Studying Release Point Standard Deviation From Center
A few summers ago, Walker Buehler and the Los Angeles Dodgers came to Baltimore at the very end of the season. That night my buddy and I couldn’t figure out why the Dodgers, and the overwhelming mass of their fans in attendance, were so pumped about winning a single game in Baltimore. Once we saw staffers in ties and headsets running out with the “Division Champions” t-shirts, we realized what was going on.
Needless to say, Buehler was excellent, going 7 innings with 11 Ks and — because it was the 2019 Orioles — gave up no runs on four hits. During the game, while surrounded by very excited Dodgers fans, I mentioned that Buehler’s delivery seemed so efficient that his motion looked exactly the same every time he threw the ball. If you’ve ever worked on physical mechanics of any kind, be it baseball swings, golf swings, freestyle swim stroke, running stride, or maybe just proper form sitting at a desk to avoid that “work from home/pandemic backache,” you know how hard it can be to exactly replicate a motion over and over again. Buehler amazed us in his ability to do just that. We know that repetition in delivery mechanics leads to success in various forms, so with that in mind, the point of this analysis is to look at release point consistency and how that correlates with resulting pitching metrics.

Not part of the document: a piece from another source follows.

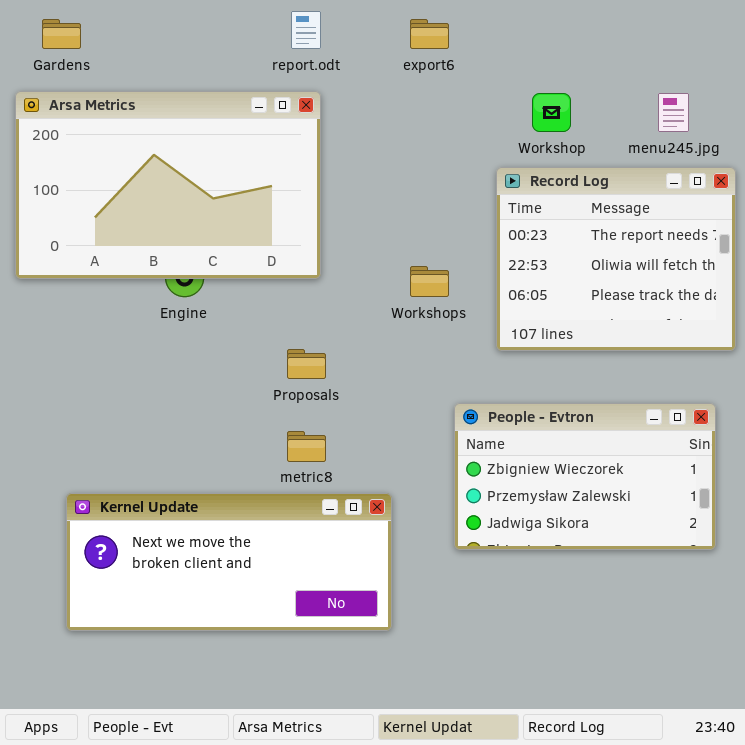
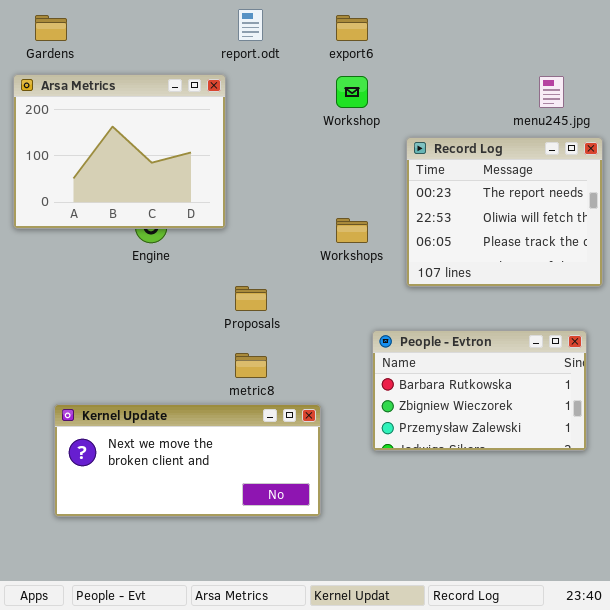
Arsa Metrics: [15,91,321,279] -> [13,74,226,229], resized
Workshop: [532,93,571,132] -> [336,76,368,108], moved
People - Evtron: [454,403,716,550] -> [372,330,587,451], scrolled up 1 row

Release Point Standard Deviation from Center
Much like Alex Chamberlain’s work on launch angle tightness, release point variance seeks to quantify a pitcher’s ability to repeat a motion. Pitchers with consistent mechanics are known to be more efficient, and if my thinking is correct, have more control. This research seeks to answer the question “does the ability to consistently release a fastball from the same location improve a pitcher’s control?”
Thanks to Baseball Savant, we can easily visualize release points by pitch type. Here’s a look at Buehler’s four-seam fastball:
Looking at the clump of red dots being roughly 5.8 feet off the ground doesn’t tell us much, so instead I used “pitch_release_x” and “pitch_release_y” metrics from Statcast data to analyze the red dot clump. Looking at starting pitchers who threw four-seamers in 2020, I calculated the center of each pitchers’ release points, or the centroid. Once I had the centroid and any other individual pitch or release point, that meant I could calculate the distance between them. Once I had that data for each pitch (the pitcher’s centroid and the distance of each individual pitch from that centroid) I could find the standard deviation of each pitchers’ distance from the center. In the image below, you’ll see Buehler’s four-seamer release points in blue and a red dot representing the calculated centroid:
Next, I merged in 2020 season stats and looked at the correlations between this new “metric” and more tangible, meaningful metrics.
Results
Here are the correlations with standard deviation of release point and the associated r-squared:
I was hoping to see a stronger correlation and r-squared between the standard deviation from center and control metrics like BB/9. Unfortunately, this feels like a dead end. But, before you totally write it off and close the tab, look at the pitchers who had the highest standard deviation from center to see who we’re talking about:
It’s an interesting list of pitchers, particularly the old vet Madison Bumgarner. To be honest, I’m not sure what this means. The league-average BB/9 in 2020 among starters was 3.17, and this list has below- and above-average pitchers, though again, my research does not show a correlation between BB/9 and the release point standard deviation from center. Interestingly, six of these 10 pitchers have higher than average BB/9 rates. It is also interesting to see Tyler Glasnow on this list given his command issues early in his career.
Conclusion
In truth, you’re probably not going to make it to a major league start if your fastball release point map looks like a Battleship game board. In comparison to launch angle tightness where there’s more margin, release point tightness should, theoretically, be very tight for starting pitchers. There is not enough evidence here to suggest that release point variability of the fastball is much of an indicator of success.
As mentioned before, we shouldn’t expect these major league starters to show much variability in their release point. However, this feels like it could be useful in younger player development, especially as pitchers in high school and college start to develop their arms. Looking at bullpen session data on release point variability, where it is available, could be telling for pitching coaches. It’s hard to notice these things with the naked eye, and a high release point standard deviation from center could be useful for coaches to focus more on the mechanical efficiency of young players.
Future Work
It would be interesting to see if there are any correlations between release point standard deviation from center and injury. Could it be an indicator that there is something wrong with a player’s arm when he is not likely to admit it? If a pitcher is on the cusp of injury, or simply fatigued, and begins overcompensating, could their release point become more sporadic?
If you have any thoughts on how release point variability could be useful, please submit a comment. If you are interested in seeing the Python code that went into this calculation, please take a look at my GitHub. Thanks for reading!
I don’t know if this was thought of but you could consider comparing it to less traditional metrics and go for statcast options. I’d be curious how it relates to meatballs and wasted pitches not close. I hope this helps because it seems like your hypothesis has something to it.
Thanks for the suggestion. Looking for correlations with Statcast metrics seems like a great way to keep the study going.